# dvd drive wont read windows 7 64 bit



## tripmastermatt (Jan 27, 2011)

When I try to upgrade my computer to windows 7 64 bit my disc drive wont read the disc.

it shows this GRMCHPXFREO_EN_DVD and when it tries to autoplay it says run sperr32.exe (publisher not specified)

it's not the cd because it worked fine in my laptop.

the drive loads up the 32-bit version just fine but just wont read the 64 bit one.
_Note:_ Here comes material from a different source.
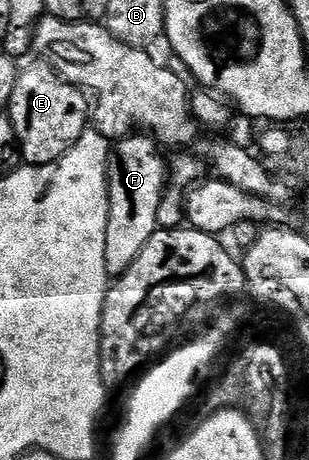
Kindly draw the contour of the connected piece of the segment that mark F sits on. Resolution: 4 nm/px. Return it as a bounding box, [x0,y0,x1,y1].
[104,133,168,277]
this is a problem because I have 6gb ram and i can only use half of it.

Please help.


----------



## JimE (Apr 16, 2009)

It would appear you are using an "Upgrade" copy of Win7. Boot into Windows, THEN insert the DVD to upgrade.


----------



## Lead3 (Jun 14, 2006)

If your computer is running Windows 7 x86 you will not be able to do an upgrade from within Windows. You must boot from the 64 bit DVD and do a clean install to go from 32 bit to 64 bit.


----------



## JimE (Apr 16, 2009)

Lead3 said:


> If your computer is running Windows 7 x86 you will not be able to do an upgrade from within Windows. You must boot from the 64 bit DVD and do a clean install to go from 32 bit to 64 bit.


I don't doubt you are correct, and it sounds like that is what the OP is already trying to do. The references that I could find concerning sperr32.exe note that it's an "upgrade" issue...hence my notes above.


----------



## dai (Jul 2, 2004)

[sperr32.exe note that it's an "upgrade" issue]

any attempt to upgrade from 32x to 64x is going to be an upgrade issue as it cannot be done

going from one to the other must be a clean install

[ [ it's not the cd because it worked fine in my laptop.]


you can only install it on one machine,if you wish to install it on another computer 

you have to either uninstall it from the first or purchase a second copy

or it will be listed as pirated


----------